Dear editor, In my city’s downtown, there is a big vacant lot for sale, created when the local movie theatre burned down several years ago.

Dear editor,

In my city’s downtown on a corner of the main street, there is a big vacant lot for sale, created when the local movie theatre burned down several years ago.

It is overgrown with weeds and saplings, collects fly-by garbage, and is surrounded by a rusting, collapsing metal fence. It is an eyesore — a sad, neglected corner in what is a small, but active and well-loved downtown core.

The word is that the owner of this property lives in Hong Kong.

A for-sale sign on the property says to contact a Vancouver firm called First Nations Enterprises Inc., but when I search for this firm, using the phone number shown on the sign, I get Criterion Entertainment Inc., so I don’t know what information is correct.

Our City council has tried to contact the owner directly, to no avail. They then contacted this Vancouver company, to pass on a request to the owner, asking if the City could clean up the property, and temporarily put in a small seating plaza and amenities until the property is sold.

Thus, this spot would be a place that puts smiles instead of sadness on peoples’ faces, and adds pride to our downtown. It would cost the owner nothing, and our town is full of volunteers who would donate their time and labour to the project.

Apparently the owner’s response was — no, definitely not.

I understand why land is purchased and then held in the hopes of future profit.
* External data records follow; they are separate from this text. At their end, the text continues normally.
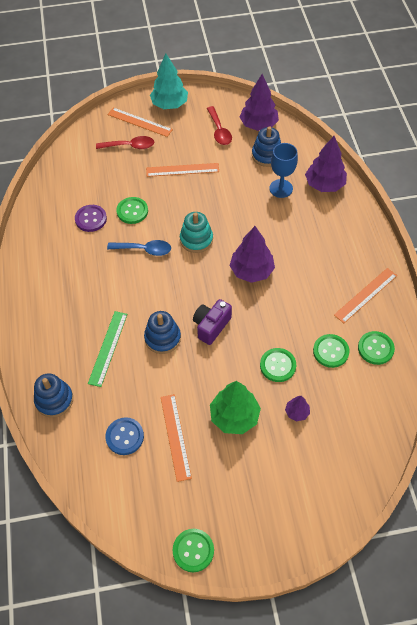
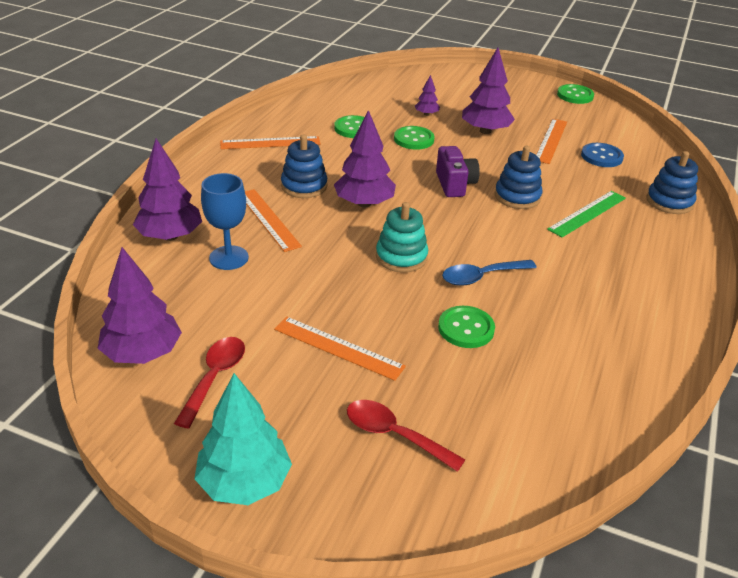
camera: 150 degrees left, 20 degrees down
(91, 219) = (540, 348): purple button -> none
(140, 122) = (336, 476): orange ruler -> orange ruler (268, 219)
(144, 250) = (481, 277): blue spoon -> blue spoon turned 60 degrees counterclockwise
(211, 326) = (455, 184): purple camera -> purple camera turned 75 degrees counterclockwise
(234, 416) = (485, 131): green tree -> purple tree
(267, 155) = (192, 304): blue stacking toy -> blue stacking toy (304, 186)
(375, 348) = (311, 115): green button -> none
I understand the value of return on an investment. I understand that a property owner may live out of the area where he or she owns land.

What I can’t understand is how this absentee owner can, without consideration, empathy, or consciousness, leave this property to rot, right in the middle of our downtown.

The owner’s response is frustrating, dismissive, and selfish. Just because land owners don’t live in the town or even the country where they purchased property, it doesn’t mean they should have no civic responsibility or consideration for their “neighbours.”

It may seem farfetched or silly to send this letter to whatever Hong Kong publications I can find on Google, but you just never know, and that’s what I’m going to do. I’m wondering if, miraculously, this person will recognize himself or herself, and perhaps reconsider our City’s request to beautify this once-lovely corner.

Everyone who lives here would truly be grateful.

L. McLean,

Courtenay

Editor's note: L. McLean says she sent this letter to major newspapers in Hong Kong.